Could that be why it didn’t demand young virgins? But no, the native said it had before. Odd, most odd. But the main thing now, Klapaucius told himself, was to shoot straight and everything would be all right. Just in case, however, he reached for his knapsack again and pulled out a can of dragon repellent and an atomizer. Then he peered over the edge of the rock. At the bottom of the gorge, along the bed of a dried-up stream walked a grayish brown dragoness of enormous proportions, though with sunken sides as if it had been starved. All sorts of thoughts ran through Klapaucius’ head. Annihilate the thing by reversing the sign of its pentapendragonal coefficient from positive to negative, thereby raising the statistical probability of its nonexistence over that of its existence? Ah, but how very risky that was, when the least deviation could prove disastrous: more than one poor soul, seeking to produce the lack of a dragon, had ended up instead with the back of the dragon—resulting in a beast with two backs—and nearly died of embarrassment! Besides, total deprobabilization would rule out the possibility of studying the Echidnosaur’s behavior. Klapaucius wavered; he could see a splendid dragonskin tacked on the wall of his den, right above the fireplace. But this wasn’t the time to indulge in daydreams—though a dracozoologist would certainly be delighted to receive an animal with such unusual tastes. Finally, as Klapaucius got into position, it occurred to him what a nice little article might be written up on the strength of a well-preserved specimen, so he put down the extinguisher, lifted the gun that fired negative heads, took careful aim and pulled the trigger.
The roar was deafening. A cloud of white smoke engulfed Klapaucius and he lost sight of the beast for a moment. Then the smoke cleared.
There are a great many old wives’ tales about dragons. It is said, for example, that dragons can sometimes have seven heads. This is sheer nonsense. A dragon can have only one head, for the simple reason that having two leads to disagreements and violent quarrels; the polyhydroids, as the scholars call them, died out as a result of internal feuds.
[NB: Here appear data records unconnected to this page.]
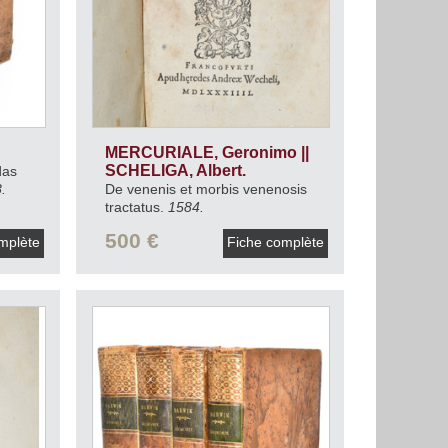
MERCURIALE, Geronimo ||
SCHELIGA, Albert.
das
.
De venenis et morbis venenosis
tractatus.
1584.
500 €
mplète
Fiche complète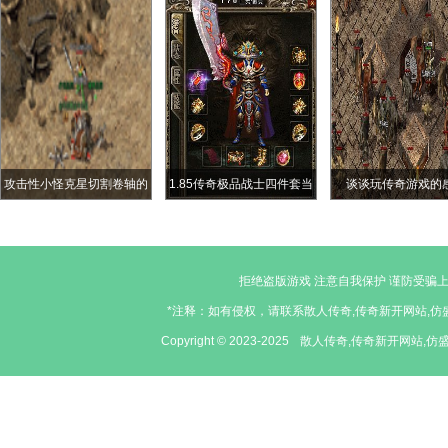
士头盔魔御5和魔5怎么选
攻击性小怪克星切割卷轴的
1.85传奇极品战士四件套当
谈谈玩传奇游戏的
逆袭
年魂十五也就这个水准了吧
拒绝盗版游戏 注意自我保护 谨防受骗上
*注释：如有侵权，请联系散人传奇,传奇新开网站,仿盛
Copyright © 2023-2025
散人传奇,传奇新开网站,仿盛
Stubborn and headstrong by nature, dragons cannot tolerate opposition, therefore two heads in one body will always bring about a swift death: each head, purely to spite the other, refuses to eat, then maliciously holds its breath—with the usual consequences. It was this phenomenon which Euphorius Cloy exploited when he invented the anticapita cannon. A small auxiliary electron head is discharged into the dragon’s body. This immediately gives rise to unreconcilable differences of opinion and the dragon is immobilized by the ensuing deadlock. Often it will stand there, stiff as a board, for a day, a week, even a month; sometimes a year goes by before the beast will collapse, exhausted. Then you can do with it what you will.